Problem to work on:
Please copy every record below exactly, leaving out the pictures.

#### Source data ####

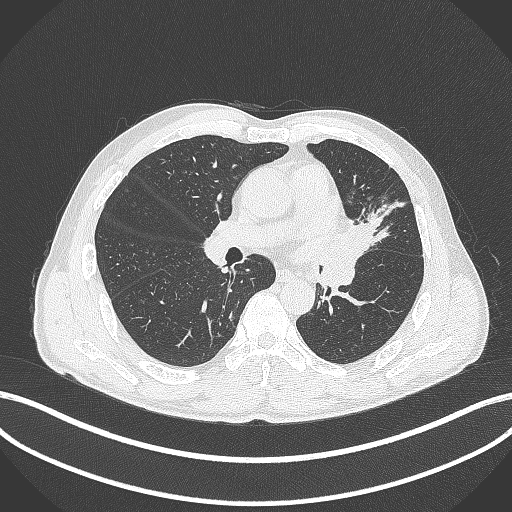
Chest CT, one axial slice. Position 230 of 429 along the scan axis. Reconstruction kernel B70f. Lung window (W 1500 / L -600 HU). 512 × 512 image matrix, field of view 400 × 400 mm. Male patient, age 57 years. From the clinical record (not read from this slice): clinical TNM (as recorded): T2b N0 M0.
Structures marked on this image (bounding box drawn by a radiologist):
- lung tumour (recorded histology: squamous cell carcinoma): bounding box <339,208,383,275> (left, top, right, bottom; pixels)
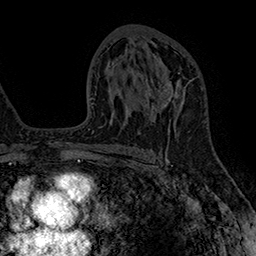
Breast MRI (dynamic contrast-enhanced), one axial slice; position 92 of 160 along the scan axis; cropped to one breast; dynamic contrast-enhanced series, time point 2 of 7 at this slice position (early post-contrast); 1.5 T; TE 2.8 ms, TR 5.4 ms; 256 × 256 image matrix, field of view 180 × 180 mm. Female patient.
Outlined on this slice (semi-automatic segmentation, software-assisted and operator-edited):
- enhancing-tissue mask used for the functional tumour volume (all voxels passing the contrast-enhancement thresholds inside the analysis volume; usually the tumour): bounding box <145,72,193,106> (left, top, right, bottom; pixels)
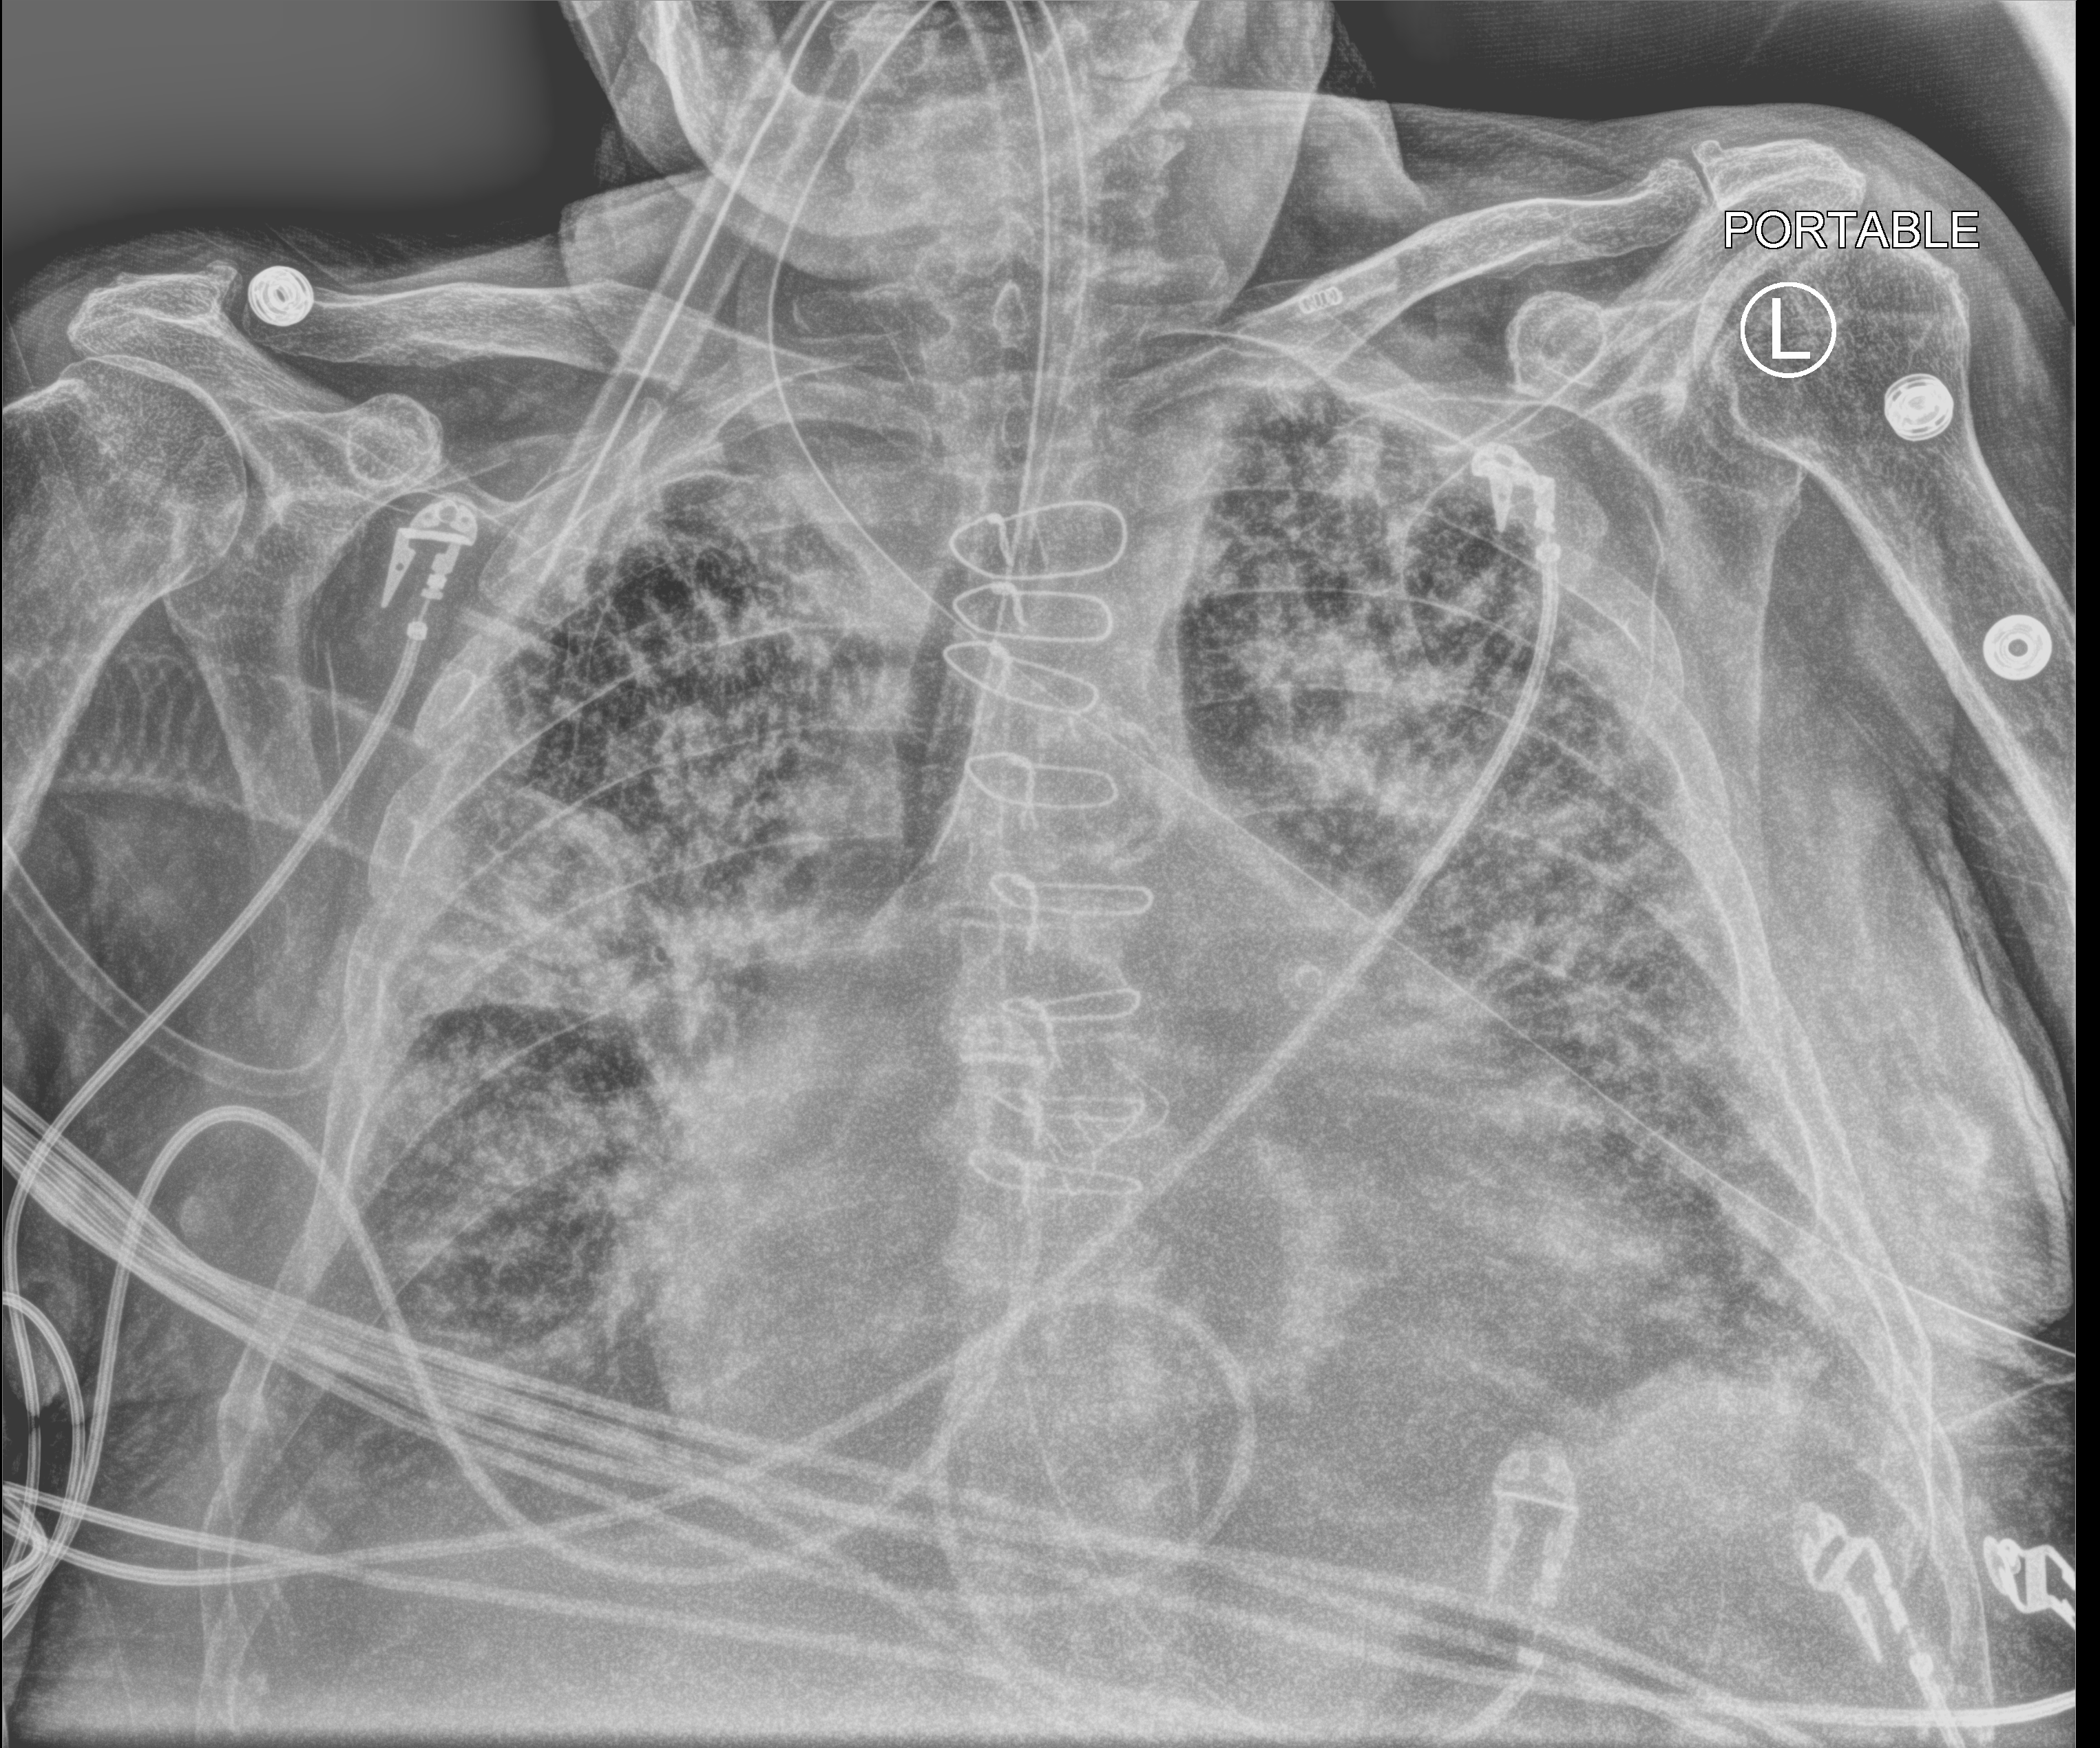
Chest X-ray (portable), anteroposterior (AP) projection. Patient hospitalised with COVID-19; male, aged 75–90 years.
Admission-level facts for this patient (not findings on this image; timing relative to this image not recorded):
- mechanically ventilated during this hospital stay: yes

####

Your response:
Chest CT, one axial slice. Position 230 of 429 along the scan axis. Reconstruction kernel B70f. Lung window (W 1500 / L -600 HU). 512 × 512 image matrix, field of view 400 × 400 mm. Male patient, age 57 years. From the clinical record (not read from this slice): clinical TNM (as recorded): T2b N0 M0.
Structures marked on this image (bounding box drawn by a radiologist):
- lung tumour (recorded histology: squamous cell carcinoma): bounding box <339,208,383,275> (left, top, right, bottom; pixels)
Breast MRI (dynamic contrast-enhanced), one axial slice; position 92 of 160 along the scan axis; cropped to one breast; dynamic contrast-enhanced series, time point 2 of 7 at this slice position (early post-contrast); 1.5 T; TE 2.8 ms, TR 5.4 ms; 256 × 256 image matrix, field of view 180 × 180 mm. Female patient.
Outlined on this slice (semi-automatic segmentation, software-assisted and operator-edited):
- enhancing-tissue mask used for the functional tumour volume (all voxels passing the contrast-enhancement thresholds inside the analysis volume; usually the tumour): bounding box <145,72,193,106> (left, top, right, bottom; pixels)
Chest X-ray (portable), anteroposterior (AP) projection. Patient hospitalised with COVID-19; male, aged 75–90 years.
Admission-level facts for this patient (not findings on this image; timing relative to this image not recorded):
- mechanically ventilated during this hospital stay: yes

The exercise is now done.